North Korea executed three women for allegedly recording a South Korean television miniseries. Apparently, the homemakers were found guilty of not only watching, but also making copies of the foreign media and distributing it among others.
Although things insignificant as mourning over dead and falling asleep during a high-profile military meeting has landed people in the crosshairs of authorities in the hermit state, instances like this shed the light on the wide-scale human rights abuses North Koreans suffer under the dictatorship of Kim Jong-un.
As Radio Free Asia reports, the women resided near Hyesan University of the Arts, in Yanggang Province. The authorities took them into custody for copying and distributing the South Korean TV drama Until the Azaleas Bloom, which is reportedly a 1998 miniseries based on the true story of a North Korean dancer who defected to the South with her husband in the early 1990s.
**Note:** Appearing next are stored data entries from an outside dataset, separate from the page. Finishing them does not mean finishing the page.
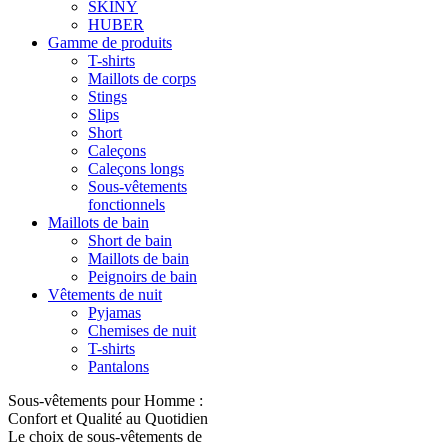
SKINY
HUBER
Gamme de produits
T-shirts
Maillots de corps
Stings
Slips
Short
Caleçons
Caleçons longs
Sous-vêtements
fonctionnels
Maillots de bain
Short de bain
Maillots de bain
Peignoirs de bain
Vêtements de nuit
Pyjamas
Chemises de nuit
T-shirts
Pantalons
Sous-vêtements pour Homme :
Confort et Qualité au Quotidien
Le choix de sous-vêtements de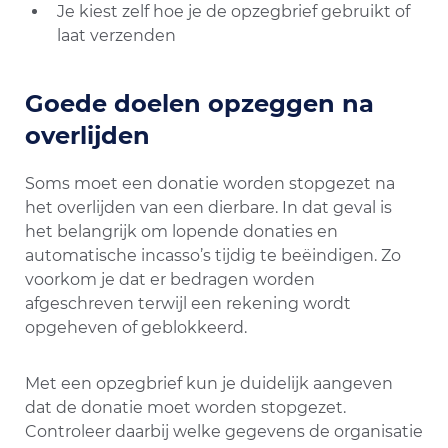
Je kiest zelf hoe je de opzegbrief gebruikt of
laat verzenden
Goede doelen opzeggen na
overlijden
Soms moet een donatie worden stopgezet na
het overlijden van een dierbare. In dat geval is
het belangrijk om lopende donaties en
automatische incasso’s tijdig te beëindigen. Zo
voorkom je dat er bedragen worden
afgeschreven terwijl een rekening wordt
opgeheven of geblokkeerd.
Met een opzegbrief kun je duidelijk aangeven
dat de donatie moet worden stopgezet.
Controleer daarbij welke gegevens de organisatie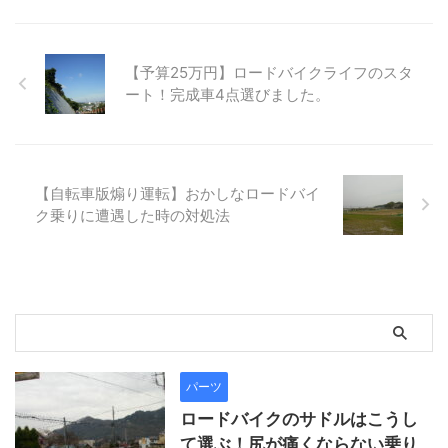
【予算25万円】ロードバイクライフのスタ
ート！完成車4点選びました。
【自転車版煽り運転】おかしなロードバイ
ク乗りに遭遇した時の対処法
パーツ
ロードバイクのサドルはこうし
て選ぶ！尻が痛くならない乗り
The show frankly depicts the everyday life in North Korea and the inequality that prevails between the poor, ordinary people and the rich, power-holding elite – a concept that almost all North Koreans can painfully relate to.
Moreover, a source from within the country has revealed that all three women belonged to the same family. Two of the women were sisters, while the third was a sister-in-law.
Supreme Leader Kim Jong-un has a history of killing people for the weirdest of reasons. As an annual report from Korea Institute for National Unification has revealed, North Korea executed 1,382 people during a 15-year period under the regime of Kim Jong-un and his late-father Kim Jong-il for crimes ranging from watching South Korean films to smuggling drugs.
“The North claimed that it has handed down capital punishment in very limited cases, but it has carried out executions in cases of a wide range of crimes,” the report said.